这般清雅之处,到真的趁得上那个‘医’字,他之前所想的珩仁馆坐拥天下资源,应当奢华迷乱,也是他以小人之心度君子之腹了。
走进了那方阁楼,就被一个穿着褐色长衣的老者拦下了,待老者指明了方位之后,年江才懂了这边的布局,递上玉牌的时候,他明显的看到老者的手就是一僵,随即看向他的目光就古怪了起来。
年江正想着难不成这玉牌上面有魔教的标志,就被老者客气的迎了进去,找了方小几坐好,小几上有十八个小巧的罐子,他凑过去只感觉一股辛辣的气息直扑眼上,想想也就知道这味道有多么刺鼻。
老者的态度又恢复了温和,“若是你能在一炷香的时间内配出一份清心活血的药膏,便就算过关了。”

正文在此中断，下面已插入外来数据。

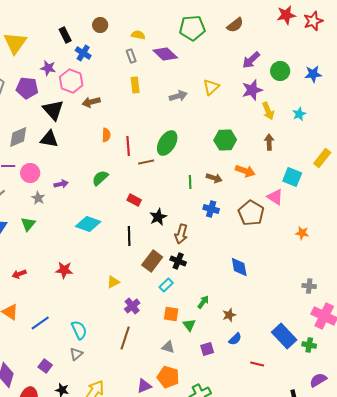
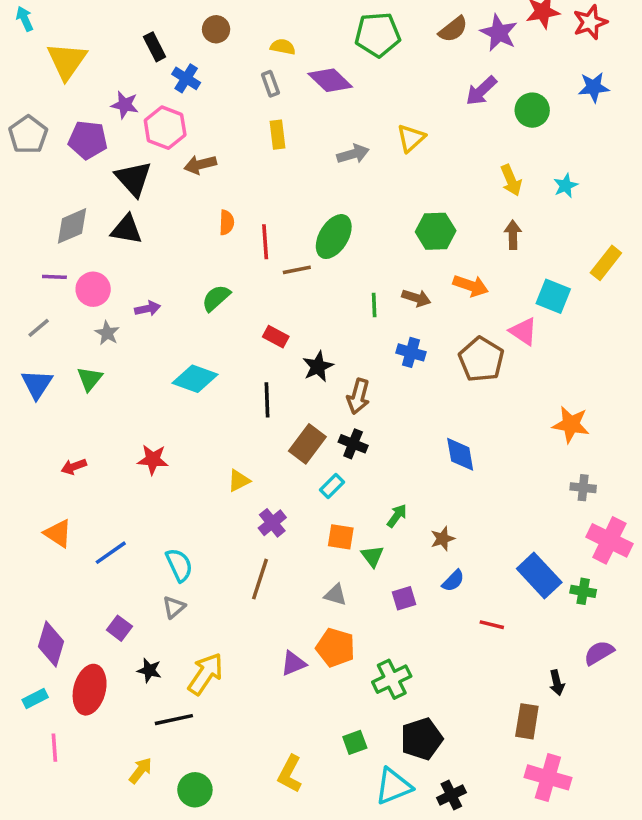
blue star: (313, 74) -> (594, 87), moved
purple star: (252, 90) -> (499, 33), moved, turned -30
orange star: (302, 233) -> (571, 424), moved, size x1.5

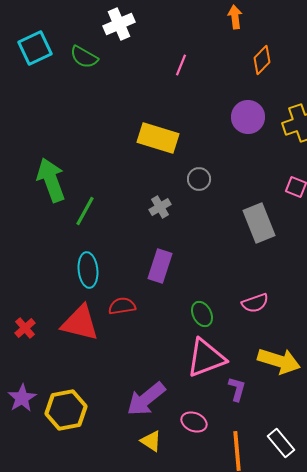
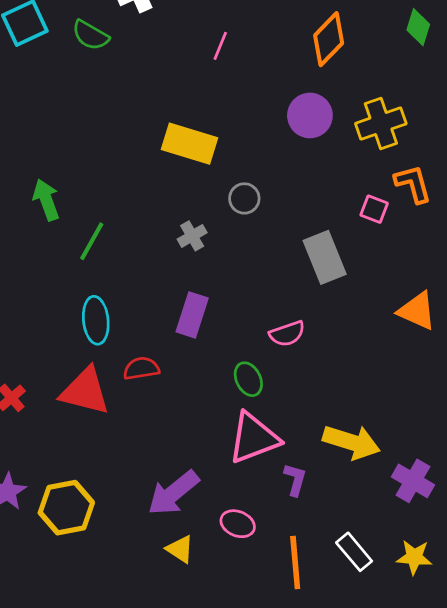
orange diamond: (262, 60) -> (329, 39), size x1.4
green arrow: (51, 180) -> (46, 200), size x0.7
pink semicircle: (255, 303) -> (287, 334), moved

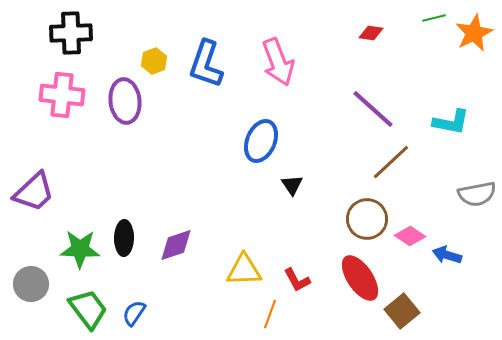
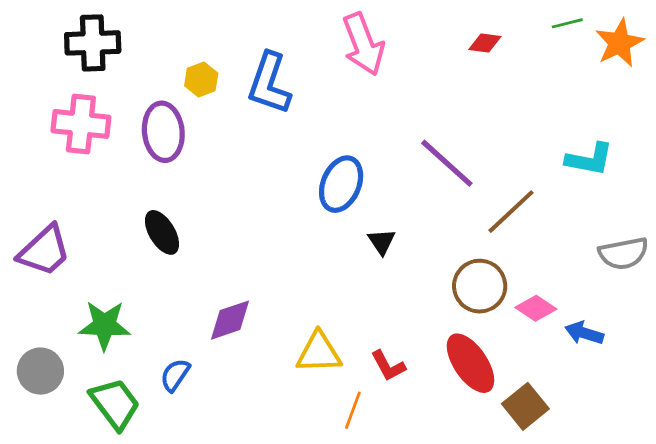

“不必考察药理?”年江脱口而出,说完就觉得不对,有些讪讪的看过去。
“不必,此等基础,相信公子既然想投于珩仁,定是熟知医理,也就没那个必要了。”老者含笑说。
“也好。”年江点了点头。既然是调东西,那他就无所畏惧。
老者退下,年江侧头一扫周围,这是一处宽敞的地方,门口站着几位褐衣人,门里齐齐的排列着九九八十一张小几,大部分小几都有人落座了,卷起袖子在罐子上挑挑拣拣,是不是有几个青衣小童抱着罐子走过来,在空桌子前挑挑拣拣。
年江扫了几眼,并没有看到昨天映象比较深的几个人,便静下心来,投身于配药之上。